Exercise input:
---
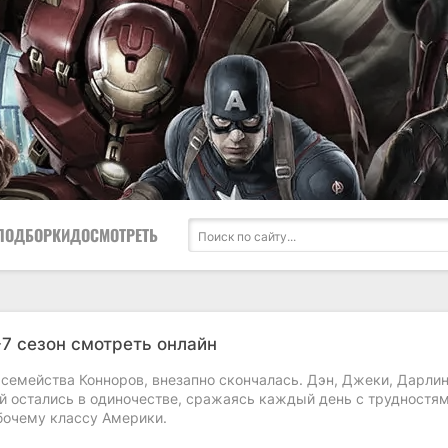
ПОДБОРКИ
ДОСМОТРЕТЬ
-7 сезон смотреть онлайн
 семейства Конноров, внезапно скончалась. Дэн, Джеки, Дарлин
й остались в одиночестве, сражаясь каждый день с трудностям
очему классу Америки.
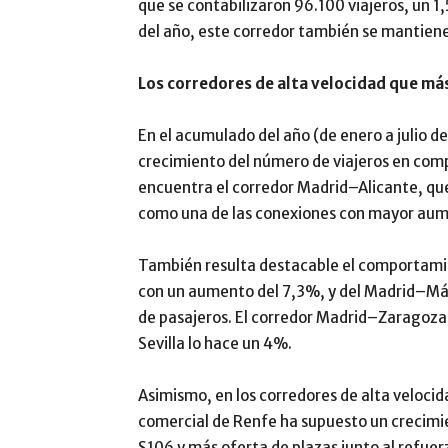
que se contabilizaron 96.100 viajeros, un 1
del año, este corredor también se mantiene
Los corredores de alta velocidad que más
En el acumulado del año (de enero a julio de
crecimiento del número de viajeros en comp
encuentra el corredor Madrid–Alicante, que
como una de las conexiones con mayor aum
También resulta destacable el comportami
con un aumento del 7,3%, y del Madrid–Má
de pasajeros. El corredor Madrid–Zaragoza
Sevilla lo hace un 4%.
Asimismo, en los corredores de alta velocid
comercial de Renfe ha supuesto un crecimie
S106 y más oferta de plazas junto al refuer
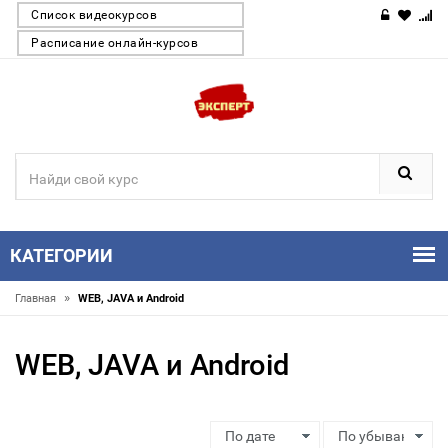
Список видеокурсов
Расписание онлайн-курсов
КАТЕГОРИИ
»
Главная
WEB, JAVA и Android
WEB, JAVA и Android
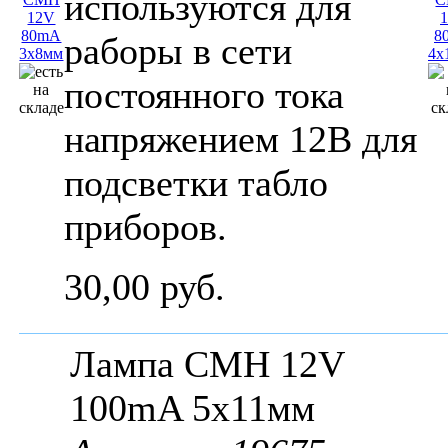
используются для
раборы в сети
постоянного тока
напряжением 12В для
подсветки табло
приборов.
30,00 руб.
Лампа СМН 12V
100mA 5x11мм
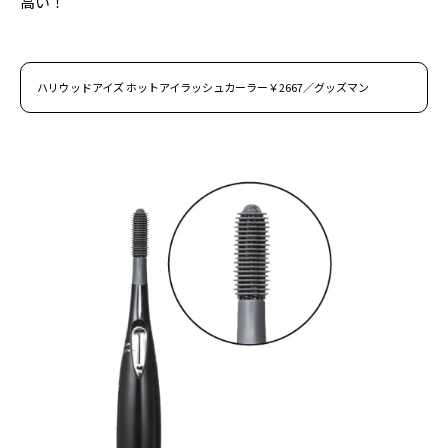
高い！
ハリウッドアイズ ホットアイラッシュカーラー￥2667／グッズマン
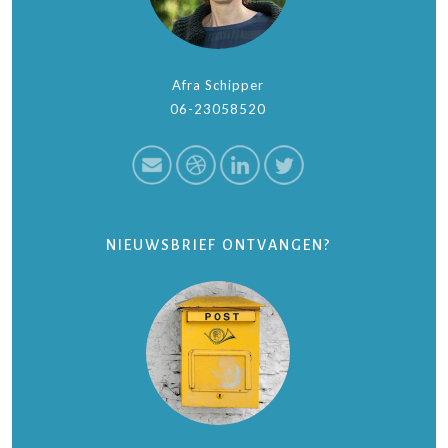
Afra Schipper
06-23058520
NIEUWSBRIEF ONTVANGEN?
---
With the pictures left out, write out all of the data exactly.

ПОДБОРКИ
ДОСМОТРЕТЬ
-7 сезон смотреть онлайн
 семейства Конноров, внезапно скончалась. Дэн, Джеки, Дарлин
й остались в одиночестве, сражаясь каждый день с трудностям
очему классу Америки.
que se contabilizaron 96.100 viajeros, un 1
del año, este corredor también se mantiene
Los corredores de alta velocidad que más
En el acumulado del año (de enero a julio de
crecimiento del número de viajeros en comp
encuentra el corredor Madrid–Alicante, que
como una de las conexiones con mayor aum
También resulta destacable el comportami
con un aumento del 7,3%, y del Madrid–Má
de pasajeros. El corredor Madrid–Zaragoza
Sevilla lo hace un 4%.
Asimismo, en los corredores de alta velocid
comercial de Renfe ha supuesto un crecimie
S106 y más oferta de plazas junto al refuer
Список видеокурсов
Расписание онлайн-курсов
КАТЕГОРИИ
»
Главная
WEB, JAVA и Android
WEB, JAVA и Android
используются для
раборы в сети
постоянного тока
напряжением 12В для
подсветки табло
приборов.
30,00 руб.
Лампа СМН 12V
100mA 5x11мм
高い！
ハリウッドアイズ ホットアイラッシュカーラー￥2667／グッズマン
Afra Schipper
06-23058520
NIEUWSBRIEF ONTVANGEN?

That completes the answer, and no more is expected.